(Extracted data entries)
******************************

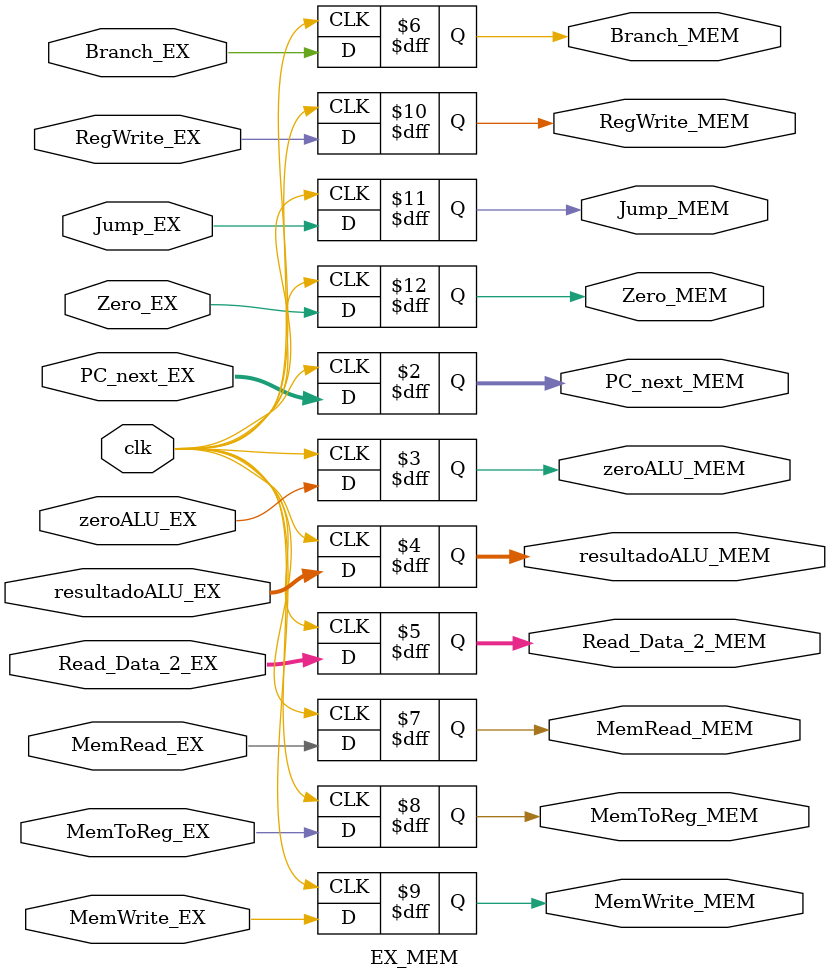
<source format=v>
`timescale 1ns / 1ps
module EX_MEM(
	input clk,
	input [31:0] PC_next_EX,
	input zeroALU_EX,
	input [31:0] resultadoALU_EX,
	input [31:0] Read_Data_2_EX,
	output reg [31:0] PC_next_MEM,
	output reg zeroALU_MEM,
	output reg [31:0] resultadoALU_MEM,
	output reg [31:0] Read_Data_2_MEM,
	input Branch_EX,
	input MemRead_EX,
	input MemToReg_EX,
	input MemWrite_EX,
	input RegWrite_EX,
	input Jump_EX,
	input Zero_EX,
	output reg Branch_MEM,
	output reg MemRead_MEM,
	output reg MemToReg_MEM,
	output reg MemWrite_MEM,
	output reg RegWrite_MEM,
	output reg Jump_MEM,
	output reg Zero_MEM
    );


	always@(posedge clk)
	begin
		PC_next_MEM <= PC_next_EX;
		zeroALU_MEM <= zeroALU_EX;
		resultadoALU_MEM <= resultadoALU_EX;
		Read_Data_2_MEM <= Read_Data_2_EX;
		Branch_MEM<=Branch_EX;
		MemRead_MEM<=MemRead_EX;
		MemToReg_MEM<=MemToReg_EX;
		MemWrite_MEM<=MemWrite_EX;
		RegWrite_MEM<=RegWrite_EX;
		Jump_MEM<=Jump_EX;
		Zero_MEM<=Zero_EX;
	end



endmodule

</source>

******************************

Aim of the task:
Look above for the line containing "Read_Data_2_MEM <= Read_Data_2_EX;". Return it and each line after it exactly, through the last line, and nothing more.

Output for this exercise:
		Read_Data_2_MEM <= Read_Data_2_EX;
		Branch_MEM<=Branch_EX;
		MemRead_MEM<=MemRead_EX;
		MemToReg_MEM<=MemToReg_EX;
		MemWrite_MEM<=MemWrite_EX;
		RegWrite_MEM<=RegWrite_EX;
		Jump_MEM<=Jump_EX;
		Zero_MEM<=Zero_EX;
	end



endmodule

</source>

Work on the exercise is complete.